Can’t make head or tail of all those numbers and letters naming those LG TVs? We don’t blame you – the name structure can be confusing, if necessary for differentiating the huge number of old, new, and incoming sets that LG releases to market. It doesn’t help, either, that each TV maker tends to use different identifiers for their sets.
For LG’s OLED TVs, the structure is slightly easier. Something like the LG C9 OLED will be listed as “LG OLED55C9PUA” – with “LG” obviously referring to the manufacturer, “OLED” referring to the panel technology, and “55” being the model size you’re looking at (55-inch). Most sets will come in several sizes, though 55-inch is the flagship size for most new televisions these days.
Here, “C” is for the mid-range “C Series” of televisions, which sees a new model every year, alongside the budget “B Series”, stylish “E Series”, wallpaper-thin panel “W Series”, and more advanced “Z Series”.
The “9” in “LG OLED55C9” refers to the year the TV was released: 2019. That’s why LG TVs that came out in 2018 were called “C8”, “E8”, and so on. At the end of the model number are three letters marking the territory the TV is sold in: “PUA” is for North America, while “PLA” is for the UK.
Here's a quick cheat sheet for reading an LG label:
Example: LG 65SM9500PUA
1. 65: Screen size (this is a 65-inch TV)
2. SM: Indicates panel technology (S for Super UHD) and year it was made (M for 2019)
3. 9500: The number here is the series (higher is better but also more expensive typically)

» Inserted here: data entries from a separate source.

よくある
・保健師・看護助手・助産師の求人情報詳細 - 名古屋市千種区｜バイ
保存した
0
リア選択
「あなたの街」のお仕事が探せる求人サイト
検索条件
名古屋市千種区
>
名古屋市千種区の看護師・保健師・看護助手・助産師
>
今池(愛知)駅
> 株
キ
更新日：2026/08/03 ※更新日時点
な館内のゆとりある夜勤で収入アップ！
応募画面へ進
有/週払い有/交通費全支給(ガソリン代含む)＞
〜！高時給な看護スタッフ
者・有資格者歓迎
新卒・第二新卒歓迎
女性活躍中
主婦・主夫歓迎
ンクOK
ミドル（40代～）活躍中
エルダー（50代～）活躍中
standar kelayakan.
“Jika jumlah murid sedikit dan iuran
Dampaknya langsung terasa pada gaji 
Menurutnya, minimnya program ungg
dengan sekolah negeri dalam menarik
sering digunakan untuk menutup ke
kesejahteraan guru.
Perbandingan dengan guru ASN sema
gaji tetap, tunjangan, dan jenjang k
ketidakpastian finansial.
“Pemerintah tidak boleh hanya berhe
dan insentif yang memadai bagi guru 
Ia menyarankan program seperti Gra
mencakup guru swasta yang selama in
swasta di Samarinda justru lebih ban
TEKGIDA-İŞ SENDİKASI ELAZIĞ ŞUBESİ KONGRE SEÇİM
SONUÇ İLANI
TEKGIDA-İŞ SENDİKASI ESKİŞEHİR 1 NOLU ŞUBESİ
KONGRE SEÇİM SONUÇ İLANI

4. PUA: Territory that the TV is offered in (PUA for America, PLA for UK, PTA for Australia)
LED sets work a bit differently, though. LG’s LEDs are now labelled under “NanoCell”, rather than “Super UHD”, though they’re still the LED panels LG has been making for years.
The LG NanoCell 9 Series – that “9” again referring to its 2019 release, so you know it’s up to date – is listed as “LG 65SM9500PUA”, this time leading with the model size (65-inch). That’s followed by the “S” labelling for Super UHD / NanoCell TVs, compared to “U” for simpler UHD TVs, “L” for LED TVs that aren’t 4K. LG also used to use “E” for OLED and “P” or Plasma TVs (now discontinued), though you won’t find these labels on new sets.
The second letter differentiates between each year’s new product range. So, while 2019 4K LEDs from LG all have “SM” in them, 2018’s sets had “SK” instead. 2020 will no doubt use “SN” to keep this logic going.